Los Seres Oscuros estaban por todas partes. Se apiñaban en las paredes y en los techos de cavernas inmensurables y oscuras; el ruido de sus garras contra la piedra caliza, pulida y resbaladiza, era una chirriante música de fondo que acompañaba de manera ininterrumpida su repulsión y su miedo. Su vista de mago le revelaba el brillo húmedo de los dorsos informes y el centelleo del fluido pestilente que goteaba de manera constante de aquellas formas escalofriantes. El hedor que desprendían, acre y metálico, se le agarraba a la garganta, y el joven sintió un terror creciente de ser descubierto y quedar a merced de aquellas sinuosas criaturas viscosas.
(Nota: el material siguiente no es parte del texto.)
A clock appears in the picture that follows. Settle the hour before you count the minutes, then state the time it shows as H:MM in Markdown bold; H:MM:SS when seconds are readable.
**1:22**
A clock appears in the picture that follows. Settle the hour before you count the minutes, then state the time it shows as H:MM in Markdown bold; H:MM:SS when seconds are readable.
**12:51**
La primera caverna, donde se había separado de los otros magos al pie de la pronunciada pendiente y de la cuerda encantada, era la peor de todas, pues en ella los Seres Oscuros se arrastraban no sólo por las paredes y el techo sino también por el suelo, escabullándose como gobios monstruosos sobre el reseco musgo pardo, con sus colas largas semejantes a látigos siseando entre la vegetación marchita y dejando a su paso un rastro repugnante de babas. En otros lugares parecían desplazarse principalmente por los techos de los túneles arrastrándose entre las estalactitas y los repliegues pétreos, exudando la maloliente baba que goteaba en los suelos musgosos. Y así, caverna tras caverna. Rudy nunca había sido víctima de la fobia que otras personas sienten por las arañas y las serpientes y, en consecuencia, le había resultado incomprensible aquel temor mórbido al mero roce de algo abominable. Ahora lo entendía.
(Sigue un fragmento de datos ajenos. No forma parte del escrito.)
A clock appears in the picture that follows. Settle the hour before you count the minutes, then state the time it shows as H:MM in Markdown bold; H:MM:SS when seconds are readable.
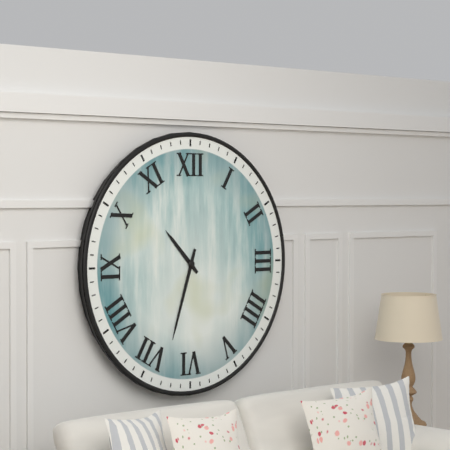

Había pensado que acabaría por acostumbrarse a su presencia, de manera que se fortaleciera la confianza en los encantamientos que lo protegían y así avanzar con más facilidad. Pero estaba equivocado. Ni se atenuó el terror sofocante hacia la propia oscuridad, ni la sensación irracional de claustrofobia bajo el peso aplastante de toneladas de rocas y tierra sobre su cabeza. Sólo aquellos que no han quedado atrapados en la oscuridad bajo tierra, compararían los laberintos sombríos de la Fortaleza de Dare con los dominios de la Oscuridad. A pesar de la agobiante penumbra y del peso de su estructura mágica de acero y piedra, la Fortaleza tenía límites. Aquí, las tinieblas eran infinitas y el peso era el peso de la propia tierra. El horror reptante que poblaba este lugar era igualmente infinito y tan omnipresente como aquella oscuridad que jamás había visto la luz.
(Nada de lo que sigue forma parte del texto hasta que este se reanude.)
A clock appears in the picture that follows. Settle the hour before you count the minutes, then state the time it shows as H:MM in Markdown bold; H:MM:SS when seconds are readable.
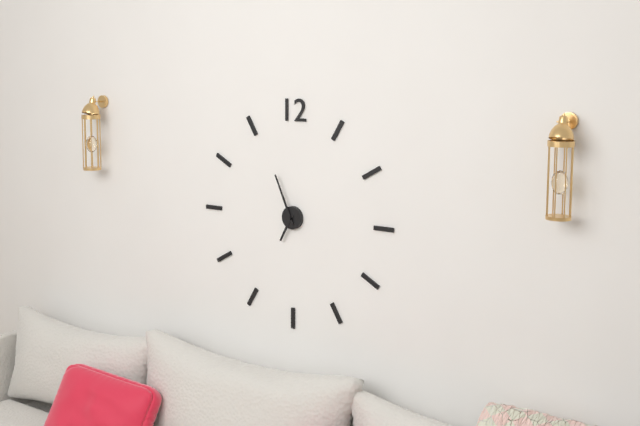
**6:56**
Ahora comprendía las advertencias de Ingold y su convicción de que una invasión de los nidos jamás tendría éxito. Los túneles eran interminables y se hundían en las negras entrañas de la tierra creando laberintos insondables que se tragarían no a uno, sino a varios ejércitos. El desaliento se apoderó del joven conforme se adentraba más y más en aquel reino de tinieblas. Se preguntó cómo un ejército —aun con la tecnología que Dare de Renweth había tenido a su disposición— podría haber hecho la más mínima mella en las fuerzas innumerables y el poder de la Oscuridad.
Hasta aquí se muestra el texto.